→ WHAT YOU WILL DO: Reproduce the text of the data below with "street animals" changed to "stray animals" and everything else unchanged, omitting the pictures.

───── MATERIAL FOR THE TASK

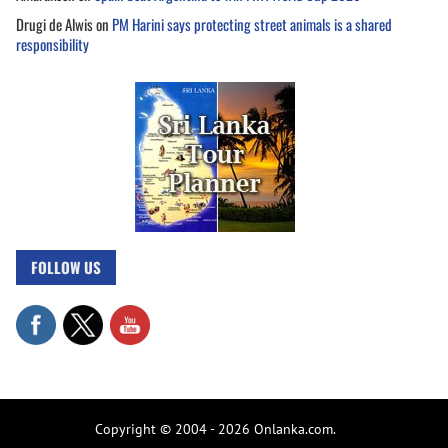
Drugi de Alwis
on
PM Harini says protecting street animals is a shared
responsibility
FOLLOW US
Copyright © 2004 - 2026 Onlanka.com.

──────────

→ EXERCISE RESULT:
Drugi de Alwis
on
PM Harini says protecting stray animals is a shared
responsibility
FOLLOW US
Copyright © 2004 - 2026 Onlanka.com.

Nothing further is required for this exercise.